Perhaps the relative underperformance of this component reflects expenditure switching with purchases of household goods relatively strong during the pandemic but possibly waning now that reopening is allowing consumers to spend more freely. Last year saw spending on durables rise 11.5% but spending on discretionary services slumped 27%.
It is reasonable that the boost to spending from the elevated confidence levels will favour the services sector.
The Westpac-Melbourne Institute Index of Unemployment Expectations increased by 5.6% (recall that an increase in the Index points to more respondents expecting the unemployment rate to rise). The Index appears to have bottomed out, for now, being 11.4% above its low in December last year.
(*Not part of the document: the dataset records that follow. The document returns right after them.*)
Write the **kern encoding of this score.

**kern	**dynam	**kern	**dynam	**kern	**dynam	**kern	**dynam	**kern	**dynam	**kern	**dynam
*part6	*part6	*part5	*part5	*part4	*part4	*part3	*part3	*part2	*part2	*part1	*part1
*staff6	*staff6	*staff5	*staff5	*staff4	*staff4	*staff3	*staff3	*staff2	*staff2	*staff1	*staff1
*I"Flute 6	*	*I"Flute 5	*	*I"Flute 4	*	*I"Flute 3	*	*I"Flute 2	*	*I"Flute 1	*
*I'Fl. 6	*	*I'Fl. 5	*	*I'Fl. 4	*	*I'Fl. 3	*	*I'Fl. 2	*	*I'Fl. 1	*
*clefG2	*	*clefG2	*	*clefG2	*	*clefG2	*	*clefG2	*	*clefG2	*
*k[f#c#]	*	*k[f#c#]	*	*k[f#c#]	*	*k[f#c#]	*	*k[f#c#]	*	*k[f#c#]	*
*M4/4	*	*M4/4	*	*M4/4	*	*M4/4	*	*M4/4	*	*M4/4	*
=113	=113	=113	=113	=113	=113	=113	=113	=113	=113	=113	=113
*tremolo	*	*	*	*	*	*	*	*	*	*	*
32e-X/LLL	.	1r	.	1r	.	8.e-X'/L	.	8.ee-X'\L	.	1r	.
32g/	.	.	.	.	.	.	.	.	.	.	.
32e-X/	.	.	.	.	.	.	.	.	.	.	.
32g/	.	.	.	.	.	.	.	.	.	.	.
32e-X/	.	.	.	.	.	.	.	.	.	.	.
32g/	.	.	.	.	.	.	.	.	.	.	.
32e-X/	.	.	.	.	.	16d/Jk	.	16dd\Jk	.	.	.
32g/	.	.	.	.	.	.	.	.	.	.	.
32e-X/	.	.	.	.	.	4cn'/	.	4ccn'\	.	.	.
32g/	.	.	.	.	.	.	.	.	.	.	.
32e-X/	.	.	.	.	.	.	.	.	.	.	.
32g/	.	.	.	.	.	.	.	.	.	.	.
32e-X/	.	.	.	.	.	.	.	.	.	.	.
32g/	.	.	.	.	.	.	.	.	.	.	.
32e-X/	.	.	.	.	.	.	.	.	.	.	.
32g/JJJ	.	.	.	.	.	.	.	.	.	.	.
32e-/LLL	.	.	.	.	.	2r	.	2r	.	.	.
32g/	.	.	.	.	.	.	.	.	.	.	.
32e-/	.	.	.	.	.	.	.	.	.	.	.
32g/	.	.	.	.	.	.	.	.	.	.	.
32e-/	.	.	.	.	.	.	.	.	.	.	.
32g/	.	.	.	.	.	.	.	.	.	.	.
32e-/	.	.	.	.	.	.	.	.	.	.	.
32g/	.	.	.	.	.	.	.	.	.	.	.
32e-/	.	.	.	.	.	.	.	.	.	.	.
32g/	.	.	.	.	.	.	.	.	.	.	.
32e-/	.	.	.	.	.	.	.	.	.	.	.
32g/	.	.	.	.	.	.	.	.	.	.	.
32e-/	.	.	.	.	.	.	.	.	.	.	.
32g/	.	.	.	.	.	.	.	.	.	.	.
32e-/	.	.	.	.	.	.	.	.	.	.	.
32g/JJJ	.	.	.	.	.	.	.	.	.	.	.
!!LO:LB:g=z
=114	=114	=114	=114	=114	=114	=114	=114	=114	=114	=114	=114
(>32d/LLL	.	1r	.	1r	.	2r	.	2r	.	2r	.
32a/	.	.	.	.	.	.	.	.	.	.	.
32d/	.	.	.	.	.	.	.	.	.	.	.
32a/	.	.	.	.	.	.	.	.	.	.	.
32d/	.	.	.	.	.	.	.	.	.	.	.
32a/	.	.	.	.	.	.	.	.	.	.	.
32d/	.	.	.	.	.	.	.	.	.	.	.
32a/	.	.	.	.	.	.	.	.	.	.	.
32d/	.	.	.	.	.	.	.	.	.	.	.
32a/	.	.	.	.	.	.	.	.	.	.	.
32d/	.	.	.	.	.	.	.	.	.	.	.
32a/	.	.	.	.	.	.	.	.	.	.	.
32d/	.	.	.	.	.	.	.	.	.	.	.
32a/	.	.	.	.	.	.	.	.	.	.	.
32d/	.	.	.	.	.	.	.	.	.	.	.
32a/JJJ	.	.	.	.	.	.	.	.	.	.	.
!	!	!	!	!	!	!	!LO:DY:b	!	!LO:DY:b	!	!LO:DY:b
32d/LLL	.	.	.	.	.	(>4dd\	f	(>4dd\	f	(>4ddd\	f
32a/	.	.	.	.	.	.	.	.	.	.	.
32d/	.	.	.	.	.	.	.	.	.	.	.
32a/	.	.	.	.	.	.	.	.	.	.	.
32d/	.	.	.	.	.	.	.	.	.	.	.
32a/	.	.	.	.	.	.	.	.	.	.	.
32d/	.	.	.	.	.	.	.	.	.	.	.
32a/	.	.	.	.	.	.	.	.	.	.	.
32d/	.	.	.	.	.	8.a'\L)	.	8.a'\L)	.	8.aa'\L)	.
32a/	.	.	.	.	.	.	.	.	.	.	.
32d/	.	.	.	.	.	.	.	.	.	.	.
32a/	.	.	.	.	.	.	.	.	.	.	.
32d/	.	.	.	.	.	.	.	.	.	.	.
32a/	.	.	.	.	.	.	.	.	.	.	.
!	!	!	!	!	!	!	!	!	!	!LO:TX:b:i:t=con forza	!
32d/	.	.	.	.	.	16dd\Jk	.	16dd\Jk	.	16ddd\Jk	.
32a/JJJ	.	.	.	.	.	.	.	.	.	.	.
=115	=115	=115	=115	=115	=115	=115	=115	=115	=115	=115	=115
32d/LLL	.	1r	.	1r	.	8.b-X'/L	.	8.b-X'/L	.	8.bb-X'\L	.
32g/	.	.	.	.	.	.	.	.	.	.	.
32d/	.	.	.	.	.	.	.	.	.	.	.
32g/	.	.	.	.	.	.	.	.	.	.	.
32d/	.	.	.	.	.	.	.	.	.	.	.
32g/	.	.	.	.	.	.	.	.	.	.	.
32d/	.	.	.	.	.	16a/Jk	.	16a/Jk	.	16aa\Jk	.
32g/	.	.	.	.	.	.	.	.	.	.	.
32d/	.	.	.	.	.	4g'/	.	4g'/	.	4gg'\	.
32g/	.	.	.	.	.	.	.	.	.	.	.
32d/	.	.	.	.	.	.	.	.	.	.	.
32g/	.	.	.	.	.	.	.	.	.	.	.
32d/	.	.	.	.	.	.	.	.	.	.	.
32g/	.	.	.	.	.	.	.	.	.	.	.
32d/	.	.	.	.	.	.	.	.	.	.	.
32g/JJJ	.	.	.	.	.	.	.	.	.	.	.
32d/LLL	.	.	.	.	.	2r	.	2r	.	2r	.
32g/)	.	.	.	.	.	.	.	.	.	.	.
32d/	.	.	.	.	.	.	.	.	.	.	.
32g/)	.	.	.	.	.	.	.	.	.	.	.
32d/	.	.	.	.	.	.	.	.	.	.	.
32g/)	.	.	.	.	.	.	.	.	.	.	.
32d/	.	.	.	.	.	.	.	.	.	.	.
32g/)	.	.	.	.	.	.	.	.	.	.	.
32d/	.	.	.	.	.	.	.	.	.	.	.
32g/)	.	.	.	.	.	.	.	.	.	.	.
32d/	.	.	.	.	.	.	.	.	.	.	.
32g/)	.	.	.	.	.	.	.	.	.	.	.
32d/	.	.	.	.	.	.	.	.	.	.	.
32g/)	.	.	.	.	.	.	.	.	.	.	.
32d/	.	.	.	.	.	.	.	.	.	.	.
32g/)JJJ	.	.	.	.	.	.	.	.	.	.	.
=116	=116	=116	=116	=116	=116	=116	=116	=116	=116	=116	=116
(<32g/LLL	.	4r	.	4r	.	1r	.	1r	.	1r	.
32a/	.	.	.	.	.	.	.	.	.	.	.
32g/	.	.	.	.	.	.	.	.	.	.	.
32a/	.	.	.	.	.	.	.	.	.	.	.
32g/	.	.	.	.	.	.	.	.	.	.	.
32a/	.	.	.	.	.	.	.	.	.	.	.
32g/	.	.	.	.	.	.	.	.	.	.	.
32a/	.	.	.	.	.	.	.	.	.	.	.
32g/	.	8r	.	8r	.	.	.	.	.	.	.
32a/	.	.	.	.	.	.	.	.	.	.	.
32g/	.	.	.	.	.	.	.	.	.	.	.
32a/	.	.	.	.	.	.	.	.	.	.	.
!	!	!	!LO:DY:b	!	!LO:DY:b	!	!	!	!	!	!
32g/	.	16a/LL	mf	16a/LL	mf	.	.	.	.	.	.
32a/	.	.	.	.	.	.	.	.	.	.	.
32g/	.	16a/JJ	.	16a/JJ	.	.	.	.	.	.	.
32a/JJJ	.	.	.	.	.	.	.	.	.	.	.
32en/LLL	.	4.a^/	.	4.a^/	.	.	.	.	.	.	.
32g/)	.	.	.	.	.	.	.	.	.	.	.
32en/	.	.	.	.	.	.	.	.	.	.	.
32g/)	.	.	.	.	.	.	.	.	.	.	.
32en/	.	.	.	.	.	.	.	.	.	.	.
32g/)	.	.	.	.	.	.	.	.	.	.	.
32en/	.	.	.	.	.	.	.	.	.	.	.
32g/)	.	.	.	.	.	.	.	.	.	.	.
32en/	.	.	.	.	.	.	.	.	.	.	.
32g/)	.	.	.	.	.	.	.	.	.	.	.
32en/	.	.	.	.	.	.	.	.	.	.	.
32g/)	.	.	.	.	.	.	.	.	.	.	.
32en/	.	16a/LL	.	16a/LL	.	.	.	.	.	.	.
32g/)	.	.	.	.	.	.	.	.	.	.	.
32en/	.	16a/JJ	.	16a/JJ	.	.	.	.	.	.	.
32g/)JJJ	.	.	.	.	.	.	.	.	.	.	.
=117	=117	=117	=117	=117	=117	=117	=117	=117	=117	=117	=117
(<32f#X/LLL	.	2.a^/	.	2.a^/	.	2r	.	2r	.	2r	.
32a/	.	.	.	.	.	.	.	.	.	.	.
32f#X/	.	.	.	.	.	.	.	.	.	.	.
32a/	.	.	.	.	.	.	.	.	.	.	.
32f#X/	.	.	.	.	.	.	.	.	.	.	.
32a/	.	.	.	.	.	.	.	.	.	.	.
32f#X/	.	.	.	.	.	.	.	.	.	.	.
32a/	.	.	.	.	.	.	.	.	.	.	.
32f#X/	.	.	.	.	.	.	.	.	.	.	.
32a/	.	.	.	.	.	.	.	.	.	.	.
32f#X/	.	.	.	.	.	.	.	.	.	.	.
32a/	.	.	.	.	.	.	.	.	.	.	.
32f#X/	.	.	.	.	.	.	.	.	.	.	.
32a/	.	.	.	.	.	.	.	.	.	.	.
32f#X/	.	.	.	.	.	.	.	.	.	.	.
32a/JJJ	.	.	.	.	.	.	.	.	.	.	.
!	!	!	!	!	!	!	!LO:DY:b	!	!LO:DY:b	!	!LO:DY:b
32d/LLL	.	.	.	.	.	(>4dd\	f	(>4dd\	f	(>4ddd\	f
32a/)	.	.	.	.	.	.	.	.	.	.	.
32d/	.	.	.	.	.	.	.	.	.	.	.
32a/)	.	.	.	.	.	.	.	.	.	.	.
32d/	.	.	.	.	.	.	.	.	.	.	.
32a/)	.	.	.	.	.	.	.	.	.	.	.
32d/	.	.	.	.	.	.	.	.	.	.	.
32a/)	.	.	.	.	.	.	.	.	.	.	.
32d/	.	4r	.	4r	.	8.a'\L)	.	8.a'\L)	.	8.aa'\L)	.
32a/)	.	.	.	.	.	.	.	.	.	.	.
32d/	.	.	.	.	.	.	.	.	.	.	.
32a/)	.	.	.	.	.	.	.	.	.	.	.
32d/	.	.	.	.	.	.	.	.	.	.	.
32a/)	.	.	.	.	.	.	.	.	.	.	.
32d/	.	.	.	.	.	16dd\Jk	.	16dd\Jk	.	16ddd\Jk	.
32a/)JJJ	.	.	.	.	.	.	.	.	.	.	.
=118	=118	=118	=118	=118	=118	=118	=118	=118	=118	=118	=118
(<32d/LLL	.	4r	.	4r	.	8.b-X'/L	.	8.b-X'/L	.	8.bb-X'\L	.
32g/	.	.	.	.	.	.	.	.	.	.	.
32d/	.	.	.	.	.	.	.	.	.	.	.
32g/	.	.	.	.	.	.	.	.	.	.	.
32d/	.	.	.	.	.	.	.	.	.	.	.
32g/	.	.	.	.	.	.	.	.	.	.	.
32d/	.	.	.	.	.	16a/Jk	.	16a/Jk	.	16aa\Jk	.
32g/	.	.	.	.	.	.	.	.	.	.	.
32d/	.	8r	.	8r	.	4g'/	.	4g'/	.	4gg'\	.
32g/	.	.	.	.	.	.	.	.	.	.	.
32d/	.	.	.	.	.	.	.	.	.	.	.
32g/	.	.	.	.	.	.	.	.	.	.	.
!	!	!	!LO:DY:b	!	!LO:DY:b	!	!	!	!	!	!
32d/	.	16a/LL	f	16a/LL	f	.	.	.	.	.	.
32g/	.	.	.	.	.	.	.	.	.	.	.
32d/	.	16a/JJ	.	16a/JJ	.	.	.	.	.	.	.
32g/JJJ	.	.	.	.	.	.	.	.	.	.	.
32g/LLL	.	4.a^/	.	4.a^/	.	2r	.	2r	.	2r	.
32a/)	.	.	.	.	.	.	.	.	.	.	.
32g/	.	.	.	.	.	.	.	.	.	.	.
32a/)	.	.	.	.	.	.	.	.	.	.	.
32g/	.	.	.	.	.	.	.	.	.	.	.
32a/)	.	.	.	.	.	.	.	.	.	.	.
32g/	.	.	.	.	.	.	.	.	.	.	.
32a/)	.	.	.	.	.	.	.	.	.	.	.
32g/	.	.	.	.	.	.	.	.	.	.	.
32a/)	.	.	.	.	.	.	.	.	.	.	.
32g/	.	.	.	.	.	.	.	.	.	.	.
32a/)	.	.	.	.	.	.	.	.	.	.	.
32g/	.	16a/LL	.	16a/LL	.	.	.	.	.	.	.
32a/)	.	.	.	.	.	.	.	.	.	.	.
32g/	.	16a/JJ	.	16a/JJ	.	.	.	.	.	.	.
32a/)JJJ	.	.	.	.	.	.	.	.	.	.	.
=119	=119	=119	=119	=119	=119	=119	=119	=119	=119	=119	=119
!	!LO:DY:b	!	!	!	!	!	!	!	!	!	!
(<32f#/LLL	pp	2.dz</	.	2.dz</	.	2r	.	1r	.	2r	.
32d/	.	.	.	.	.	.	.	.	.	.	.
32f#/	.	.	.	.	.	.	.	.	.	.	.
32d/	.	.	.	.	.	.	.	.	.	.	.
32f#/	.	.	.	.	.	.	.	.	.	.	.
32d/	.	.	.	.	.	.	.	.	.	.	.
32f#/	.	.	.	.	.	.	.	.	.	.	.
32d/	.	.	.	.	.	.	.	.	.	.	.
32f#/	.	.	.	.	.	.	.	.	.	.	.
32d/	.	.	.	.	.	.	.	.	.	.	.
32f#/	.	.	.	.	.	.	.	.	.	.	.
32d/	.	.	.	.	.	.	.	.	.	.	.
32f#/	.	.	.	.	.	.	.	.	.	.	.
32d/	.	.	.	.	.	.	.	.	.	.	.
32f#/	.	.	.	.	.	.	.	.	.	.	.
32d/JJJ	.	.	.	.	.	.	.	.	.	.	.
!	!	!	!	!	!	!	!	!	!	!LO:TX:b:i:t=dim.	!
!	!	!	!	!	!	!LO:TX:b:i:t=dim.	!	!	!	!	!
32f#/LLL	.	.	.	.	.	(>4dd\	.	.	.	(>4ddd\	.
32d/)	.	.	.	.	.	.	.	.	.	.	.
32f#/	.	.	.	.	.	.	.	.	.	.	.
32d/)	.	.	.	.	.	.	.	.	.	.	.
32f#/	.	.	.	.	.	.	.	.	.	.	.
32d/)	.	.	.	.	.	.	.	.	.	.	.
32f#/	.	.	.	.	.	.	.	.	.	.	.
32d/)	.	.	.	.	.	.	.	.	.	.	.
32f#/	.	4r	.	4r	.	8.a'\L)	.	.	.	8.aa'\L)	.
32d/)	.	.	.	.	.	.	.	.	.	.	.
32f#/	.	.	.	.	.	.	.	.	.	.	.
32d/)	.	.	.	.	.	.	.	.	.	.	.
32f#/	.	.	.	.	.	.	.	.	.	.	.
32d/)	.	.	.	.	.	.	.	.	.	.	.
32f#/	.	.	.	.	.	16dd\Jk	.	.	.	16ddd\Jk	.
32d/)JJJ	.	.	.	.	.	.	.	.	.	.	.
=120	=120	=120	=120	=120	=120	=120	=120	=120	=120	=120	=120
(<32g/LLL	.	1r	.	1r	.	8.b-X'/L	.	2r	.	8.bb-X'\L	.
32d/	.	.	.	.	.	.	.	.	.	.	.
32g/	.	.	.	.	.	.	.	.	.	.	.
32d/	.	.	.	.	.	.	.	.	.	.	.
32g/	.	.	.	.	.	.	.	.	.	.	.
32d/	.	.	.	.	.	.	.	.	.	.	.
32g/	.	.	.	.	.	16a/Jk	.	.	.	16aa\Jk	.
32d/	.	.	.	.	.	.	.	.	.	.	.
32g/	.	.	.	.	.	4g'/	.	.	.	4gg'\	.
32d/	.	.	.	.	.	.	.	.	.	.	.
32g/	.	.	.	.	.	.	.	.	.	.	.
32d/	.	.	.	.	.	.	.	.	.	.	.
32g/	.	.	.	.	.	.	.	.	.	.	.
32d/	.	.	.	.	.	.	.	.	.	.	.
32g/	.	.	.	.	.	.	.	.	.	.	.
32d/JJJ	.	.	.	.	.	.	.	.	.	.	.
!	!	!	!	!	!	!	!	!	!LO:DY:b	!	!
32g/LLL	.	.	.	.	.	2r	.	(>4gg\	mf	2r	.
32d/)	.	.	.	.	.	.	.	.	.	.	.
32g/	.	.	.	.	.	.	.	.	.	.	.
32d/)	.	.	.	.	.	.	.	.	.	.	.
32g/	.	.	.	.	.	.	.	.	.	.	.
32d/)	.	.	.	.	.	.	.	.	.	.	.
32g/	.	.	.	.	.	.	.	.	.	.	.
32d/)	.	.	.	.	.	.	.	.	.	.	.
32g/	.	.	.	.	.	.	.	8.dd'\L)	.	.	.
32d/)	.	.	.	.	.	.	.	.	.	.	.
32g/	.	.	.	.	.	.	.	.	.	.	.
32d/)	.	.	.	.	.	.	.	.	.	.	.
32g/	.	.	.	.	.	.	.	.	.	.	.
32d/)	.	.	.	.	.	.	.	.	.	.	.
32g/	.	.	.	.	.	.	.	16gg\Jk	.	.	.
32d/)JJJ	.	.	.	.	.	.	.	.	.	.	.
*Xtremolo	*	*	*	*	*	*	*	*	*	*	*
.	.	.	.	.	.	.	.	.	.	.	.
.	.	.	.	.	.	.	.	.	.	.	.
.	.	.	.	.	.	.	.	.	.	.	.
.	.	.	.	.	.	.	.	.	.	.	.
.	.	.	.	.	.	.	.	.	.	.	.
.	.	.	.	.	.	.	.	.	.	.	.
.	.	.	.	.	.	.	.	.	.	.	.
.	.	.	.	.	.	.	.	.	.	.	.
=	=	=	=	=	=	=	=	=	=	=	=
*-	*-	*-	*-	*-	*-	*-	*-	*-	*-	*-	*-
And, unlike the overall Index, it is still 10.4% above the average seen over the first half of 2010.
Consumers are confident about the jobs outlook but a little less buoyant than a few months ago and certainly less upbeat than back in 2009–10 when the wider confidence measures were comparable with current levels.
That comparison with confidence overall is consistent with the notion that the unemployment rate is still well above ‘full employment’ levels – arguably close to 2 percentage points above.
The survey is sending a clear message around the housing market. There are signs that rising prices are driving a widening divergence between owner occupiers and investors.
Owner occupiers are likely to be more sensitive to affordability rather than prospects for capital gains which usually drive investors.
The ‘time to buy a dwelling’ index fell by 7.9% from 116.4 to 107.2. It is now 18.8% below its recent peak in November.
Buyers appear to be discouraged by the recent surge in prices and implications for affordability.
In contrast, the Westpac Melbourne Institute Index of House Price Expectations continues to rise. The Index increased by 2.7% in April to be 8% above its pre-pandemic level.
The standout states were Victoria (up 10.2%) and South Australia (up 8.9%) with price expectations in other states steady in the month. Nationally, the Index is now at its highest level since December 2013 and only 1.6% below that previous peak.
The Reserve Bank Board next meets on May 4 – one week before the Federal Budget.
We expect the Board to maintain current policy settings.
It is also likely to confirm that there is no immediate intention to intervene in the housing market using the macro-prudential-style measures seen in 2015 and 2017. Westpac expects that approach to change by the middle of 2022 as the authorities respond to further increases in prices and a likely lift in investor activity – in line with the signals emerging from this month’s survey.
There will be considerable interest in the Bank’s revised detailed economic forecasts in the May Statement on Monetary Policy, which will be released on May 7.
Markets will focus on the revised forecast for the path of the unemployment rate following the sharp improvement in the recent data. There is likely to be a downward recalibration in the RBA’s forecast path for the unemployment rate but the Bank also appears to have lowered its estimates of the full employment rate.
The net effect will be consistent policy guidance that it will still be some time – 2024 at the earliest – before the Bank expects to achieve its full employment and inflation targets. The faster likely improvement in the labour market will be offset by the more challenging target for the full employment rate.
There is zero mystery to this. It all comes down to one simple chart (which I have modified with the new data):
Wider sentiment will fall just as fast when macroprudential rains on the parade.